=== DATA TO EXAMINE ===

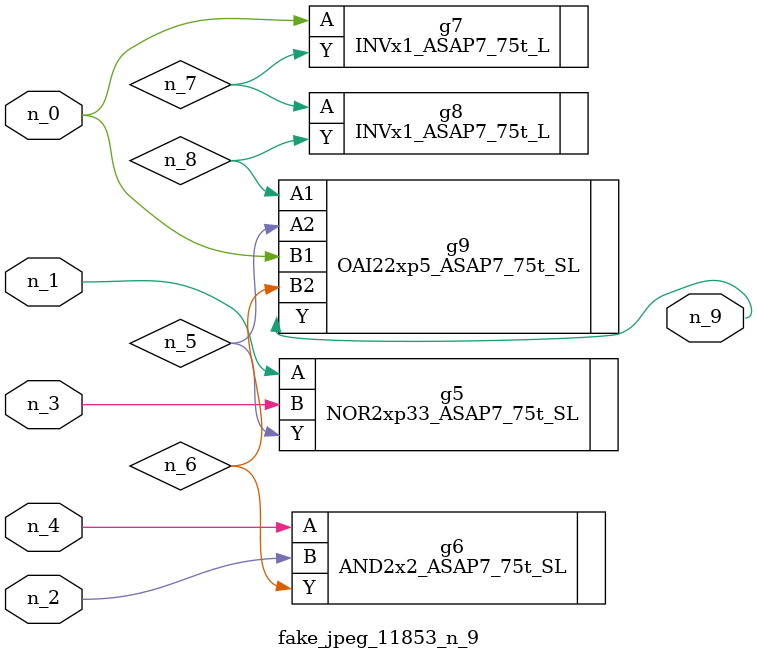
<source format=v>
module fake_jpeg_11853_n_9 (n_3, n_2, n_1, n_0, n_4, n_9);

input n_3;
input n_2;
input n_1;
input n_0;
input n_4;

output n_9;

wire n_8;
wire n_6;
wire n_5;
wire n_7;

NOR2xp33_ASAP7_75t_SL g5 ( 
.A(n_1),
.B(n_3),
.Y(n_5)
);

AND2x2_ASAP7_75t_SL g6 ( 
.A(n_4),
.B(n_2),
.Y(n_6)
);

INVx1_ASAP7_75t_L g7 ( 
.A(n_0),
.Y(n_7)
);

INVx1_ASAP7_75t_L g8 ( 
.A(n_7),
.Y(n_8)
);

OAI22xp5_ASAP7_75t_SL g9 ( 
.A1(n_8),
.A2(n_5),
.B1(n_0),
.B2(n_6),
.Y(n_9)
);


endmodule
</source>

===

■ WORK TO BE COMPLETED: In the preceding material, find each line holding the word "input" and copy it out.

■ RESPONSE TO THE TASK:
input n_3;
input n_2;
input n_1;
input n_0;
input n_4;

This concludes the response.